Tuesday, February 27, 2018

The Innocent Wife

The Innocent Wife by Amy Lloyd
Hanover Square Press: 3/6/18
eBook review copy: 336 pages
ISBN-13: 9781335952400

The Innocent Wife by Amy Lloyd is a so-so thriller where a lonely woman falls in love with an imprisoned killer.

Samantha (Sam), 31, is a British school teacher who became obsessed with an old true crime documentary called "Framing the Truth: The Murder of Holly Michaels." The man convicted for the murder is Dennis Danson. He was eighteen at the time of his conviction and has been on death row in Florida's Altoona Prison for twenty years. Sam frequents message boards and online sights about his case and his innocence before she takes the next step and writes to him. The two exchange letters and fall in love.

Sam, who ardently believes in his innocence, flies to to the US to meet him, fight for his freedom, and perhaps help with the new documentary being filmed about his case. Dennis proposes to her and the two are married in the prison. When his conviction is overturned and Dennis is released to a media frenzy, Sam is full of doubt and scared that she made a mistake. The couple are now living together, but share no intimacy and Dennis doesn't seem to be who she thought he was, unless it is just her own self-doubt. Adding to the mix is Carrie, the director of the first film and who is a friend of Dennis and working on the second documentary.

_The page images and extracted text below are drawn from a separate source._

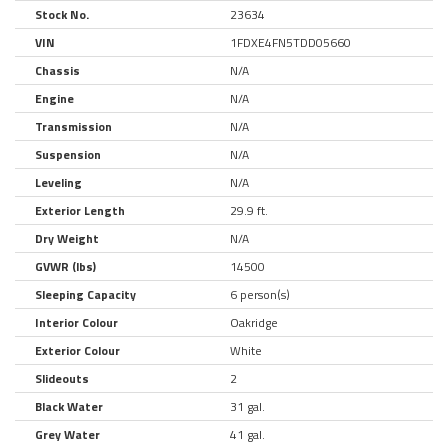
Stock No.
23634
VIN
1FDXE4FN5TDD05660
Chassis
N/A
Engine
N/A
Transmission
N/A
Suspension
N/A
Leveling
N/A
Exterior Length
29.9 ft.
Dry Weight
N/A
GVWR (lbs)
14500
Sleeping Capacity
6 person(s)
Interior Colour
Oakridge
Exterior Colour
White
Slideouts
2
Black Water
31 gal.
Grey Water
41 gal.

I'm conflicted on my feelings for this book. At first it held my attention, then it became... different. Believing that a lonely, emotionally insecure woman could write letters to and fall in love with a convicted killer is doable. Then they declare their love for each other and marry, huh, okay, but with raised eyebrows. He is then released from prison and their relationship is awkward. Well, duh, what exactly did you expect?  And you have to accept this premise because the rest of the story builds on it. The story is presented with excerpts from a biography of Danson that portrays his troubled past. Sam also shares a bit of her past, which helps explain some of her insecurities. As the story continued, it became boring and felt too contrived. I had no empathy for Sam. Finally, I felt early on that the hefty number of pages between action was daunting.

Disclosure: My review copy was courtesy of Hanover Square Press.